Fewer requirements, less paperwork, shorter waiting time: Those are some of the factors that have elevated several Latin American countries in the rankings of the best countries to do business, according to the World Bank’s Doing Business 2014 report.

Half of the countries in Latin America found a spot in the study, which showcases the world economies that have improved their business policies and made it easier for companies to grow in the last year. Some of them, like Mexico and Colombia, were expected to make the cut; others were a much-welcomed surprise, like Guatemala.

The Central American country, which came in 79th in the general ranking, scored in the top 10 of countries that made the most progress in policies in the last year. Guatemala made great strides forward in clearing the way for businesses, with an easier tax filing system and providing an online platform for all procedures, including registering a business and construction permits.

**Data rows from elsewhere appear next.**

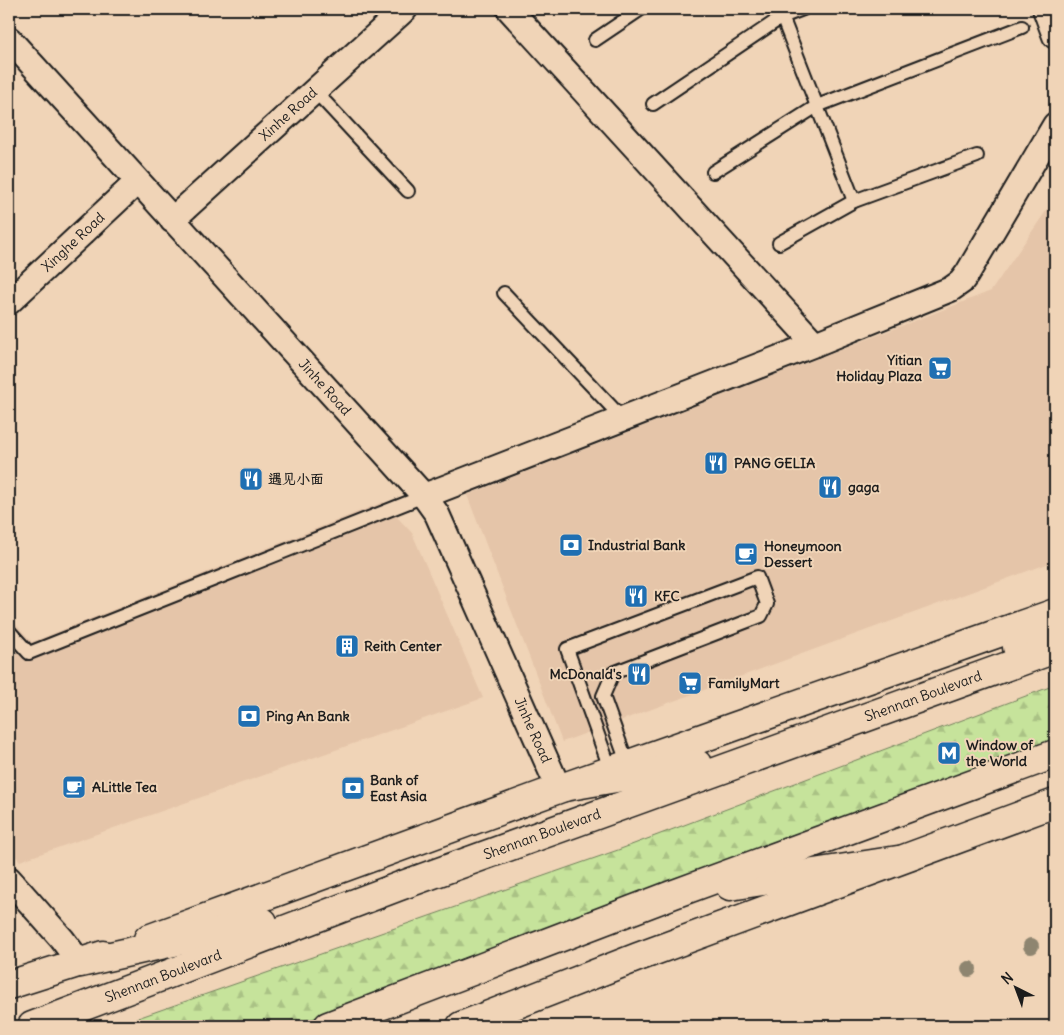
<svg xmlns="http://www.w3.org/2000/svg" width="1064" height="1035" font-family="Delius,'LXGW WenKai TC',sans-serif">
<defs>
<pattern id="forest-firs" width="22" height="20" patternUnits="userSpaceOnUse" patternTransform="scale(1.25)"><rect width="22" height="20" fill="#c6e39b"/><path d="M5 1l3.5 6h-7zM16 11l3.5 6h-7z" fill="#aac285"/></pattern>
</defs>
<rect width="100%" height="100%" fill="#f0d4b7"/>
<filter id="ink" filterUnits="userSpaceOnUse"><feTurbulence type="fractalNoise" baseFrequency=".02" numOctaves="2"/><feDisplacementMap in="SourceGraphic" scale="10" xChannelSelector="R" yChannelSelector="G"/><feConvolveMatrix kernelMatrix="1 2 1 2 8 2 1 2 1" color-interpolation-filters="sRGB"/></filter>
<g filter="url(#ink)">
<g fill="#e5c5a9">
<path d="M1055 198V561L562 742 467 495 991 291Z"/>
<path d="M383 502 412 533 483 698 20 861 9 849V617L32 642Z"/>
</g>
<path fill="url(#forest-firs)" stroke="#71805c" d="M1055 685V742L315 1018 280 1026H115L618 850Z"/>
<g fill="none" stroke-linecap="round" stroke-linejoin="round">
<g stroke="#1c1c1c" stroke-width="16">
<g id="lane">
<path d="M779 9 854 201"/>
<path d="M595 40 641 9"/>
<path d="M314 90 408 191"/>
<path d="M653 104 782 17 803 9"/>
<path d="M713 172 817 106 1022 27"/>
<path d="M779 243 854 201 977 156"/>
<path d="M504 293 622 418"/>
<path d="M9 631 29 653 424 496"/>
<path d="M611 771 567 649 757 577 767 604 761 616 613 673 603 696 628 765"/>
</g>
</g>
<g stroke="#1c1c1c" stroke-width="28">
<g id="street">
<path d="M509 9 815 344"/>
<path d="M1045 9 1055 36"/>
<path d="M9 39 424 496 437 514 559 789"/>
<path d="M172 220 405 9"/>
<path d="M9 302 137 182"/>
<path d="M424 496 815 344 951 289 961 282 967 274 1055 125"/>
<path d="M9 879 62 939 80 963"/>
</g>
</g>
<g stroke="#1c1c1c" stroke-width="31">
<g id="secondary">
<path d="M148 939 564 787 1055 613"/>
<path d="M9 985 103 955"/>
<path d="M461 1026 638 957 1055 803"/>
</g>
</g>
<g stroke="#1c1c1c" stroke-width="31">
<g id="primary">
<path d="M1017 647 1055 627"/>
<path d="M564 787 697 764"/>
<path d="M730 886 898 860"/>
<path d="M80 963 263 922"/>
<path d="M32 1026 400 886 1055 649"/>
<path d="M328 1026 674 894 1055 754"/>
</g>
</g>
<use href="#lane" stroke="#f0d4b7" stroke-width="12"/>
<use href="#street" stroke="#f0d4b7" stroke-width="24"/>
<use href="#secondary" stroke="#f0d4b7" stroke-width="28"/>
<use href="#primary" stroke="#f0d4b7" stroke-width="28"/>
</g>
<g fill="#8e8570">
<circle cx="1031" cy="946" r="8"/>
<circle cx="969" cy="969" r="8"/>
</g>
</g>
<defs>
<g id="supermarket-square" transform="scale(1.25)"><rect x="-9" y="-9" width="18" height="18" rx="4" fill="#1f6fb2" stroke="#f0d4b7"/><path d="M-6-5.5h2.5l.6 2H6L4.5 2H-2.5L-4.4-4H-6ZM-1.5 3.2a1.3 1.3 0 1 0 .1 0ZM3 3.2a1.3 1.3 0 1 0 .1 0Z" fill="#fff"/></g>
<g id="restaurant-square" transform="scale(1.25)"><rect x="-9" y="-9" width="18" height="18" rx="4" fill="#1f6fb2" stroke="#f0d4b7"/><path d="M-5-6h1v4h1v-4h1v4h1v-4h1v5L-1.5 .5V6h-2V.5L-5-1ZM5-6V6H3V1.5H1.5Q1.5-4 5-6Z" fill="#fff"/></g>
<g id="bank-square" transform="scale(1.25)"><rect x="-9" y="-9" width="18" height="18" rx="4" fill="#1f6fb2" stroke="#f0d4b7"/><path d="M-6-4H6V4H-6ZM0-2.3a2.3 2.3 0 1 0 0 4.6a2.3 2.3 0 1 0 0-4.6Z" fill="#fff"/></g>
<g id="cafe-square" transform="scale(1.25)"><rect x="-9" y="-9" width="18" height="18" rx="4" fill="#1f6fb2" stroke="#f0d4b7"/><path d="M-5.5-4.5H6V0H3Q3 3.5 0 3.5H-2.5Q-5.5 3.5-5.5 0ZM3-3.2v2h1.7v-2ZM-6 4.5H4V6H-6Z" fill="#fff"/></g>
<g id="building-square" transform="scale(1.25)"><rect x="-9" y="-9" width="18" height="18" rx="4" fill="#1f6fb2" stroke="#f0d4b7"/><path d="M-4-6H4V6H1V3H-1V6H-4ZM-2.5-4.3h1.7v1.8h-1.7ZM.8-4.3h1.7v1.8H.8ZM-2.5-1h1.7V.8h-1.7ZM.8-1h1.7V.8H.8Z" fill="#fff"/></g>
<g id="metro-square" transform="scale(1.25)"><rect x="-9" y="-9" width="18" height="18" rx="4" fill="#1f6fb2" stroke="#f0d4b7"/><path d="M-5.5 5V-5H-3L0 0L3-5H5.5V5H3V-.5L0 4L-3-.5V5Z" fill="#fff"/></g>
</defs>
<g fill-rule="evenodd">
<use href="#supermarket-square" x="940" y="368"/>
<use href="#restaurant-square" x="716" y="463"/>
<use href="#restaurant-square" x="251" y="479"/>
<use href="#restaurant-square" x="830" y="487"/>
<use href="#bank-square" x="571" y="545"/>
<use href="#cafe-square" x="746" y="554"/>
<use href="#restaurant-square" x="636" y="596"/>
<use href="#building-square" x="347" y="646"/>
<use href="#restaurant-square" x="639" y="674"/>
<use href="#supermarket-square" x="690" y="683"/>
<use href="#bank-square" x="249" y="716"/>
<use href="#metro-square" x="949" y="753"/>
<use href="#cafe-square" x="74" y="787"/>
<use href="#bank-square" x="353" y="788"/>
</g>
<g text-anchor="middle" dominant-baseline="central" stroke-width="4" stroke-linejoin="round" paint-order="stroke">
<g font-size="14" fill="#1c1c1c" stroke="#f0d4b7">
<text transform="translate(288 114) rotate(-42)">Xinhe Road</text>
<text transform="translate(73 242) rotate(-43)">Xinghe Road</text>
<text transform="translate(325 387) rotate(48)">Jinhe Road</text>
<text transform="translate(923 696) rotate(-20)">Shennan Boulevard</text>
<text transform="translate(533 730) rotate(66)">Jinhe Road</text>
<text transform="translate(542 834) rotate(-20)">Shennan Boulevard</text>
<text transform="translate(163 976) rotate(-21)">Shennan Boulevard</text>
</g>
<g font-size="14" font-weight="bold" fill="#1c1c1c" stroke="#f0d4b7" text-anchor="start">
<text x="922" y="360" text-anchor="end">Yitian<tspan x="922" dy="16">Holiday Plaza</tspan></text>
<text x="734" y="463">PANG GELIA</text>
<text x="268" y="479">遇见小面</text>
<text x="848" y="487">gaga</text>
<text x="588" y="545">Industrial Bank</text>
<text x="764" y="546">Honeymoon<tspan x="764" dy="16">Dessert</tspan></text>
<text x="654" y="596">KFC</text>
<text x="364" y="646">Reith Center</text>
<text x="622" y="674" text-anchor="end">McDonald's</text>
<text x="708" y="683">FamilyMart</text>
<text x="266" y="716">Ping An Bank</text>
<text x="966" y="745">Window of<tspan x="966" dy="16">the World</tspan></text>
<text x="370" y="780">Bank of<tspan x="370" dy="16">East Asia</tspan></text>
<text x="92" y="787">ALittle Tea</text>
</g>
</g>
<rect width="1064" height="1035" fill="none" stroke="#f0d4b7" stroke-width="30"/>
<rect x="15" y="15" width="1034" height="1005" fill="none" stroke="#1c1c1c" stroke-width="2" filter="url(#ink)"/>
<g transform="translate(1016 988) rotate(318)" stroke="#f0d4b7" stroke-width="4" paint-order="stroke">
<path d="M0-4L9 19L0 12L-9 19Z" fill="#1c1c1c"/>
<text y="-8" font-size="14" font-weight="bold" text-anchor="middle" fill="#1c1c1c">N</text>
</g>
</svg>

“To be within the 10 countries in the world that reformed the most is an honor, but also a promise to keep getting better,” said Guatemalan President Otto Pérez Molina.

Óscar Avalle, World Bank representative in the country, said Guatemala should take advantage of this reform boost and continue moving forward in business accessibility, particularly for small and medium size companies. “The country would therefore help in creating more legitimate jobs and reducing poverty,” he added.

Guatemala ranked 65th out of 184 in the International Monetary Fund’s list of poorest countries in the world, and third in Central America, closely behind Honduras and Nicaragua.

Colombia came in 43rd in the ease of doing business rank of the world, mostly because a slew of policy reforms that have been pushed by the government since 2005. The South American country has the goal of reducing the bureaucratic processes to open a business, pay taxes and, particularly, increase exports and foreign trade.

“Colombia is at its prime for foreign investment,” said Juan Carlos González, vice president of investment for Proexport, the Colombian government agency for trade, investment and tourism. “In 2012, we received an investment of $15 billion, a record for us. And we intend to keep attracting foreign companies to our shores.”

The second-largest economy in the region, Mexico, made the list at 53rd -- position that might improve in coming years as the reforms currently being discussed by President Enrique Peña Nieto’s administration start being put in practice.

Other Latin American countries that made the list are Chile (34), Peru (42) and Uruguay (88), in a ranking crowned by Singapore, Hong Kong and New Zealand.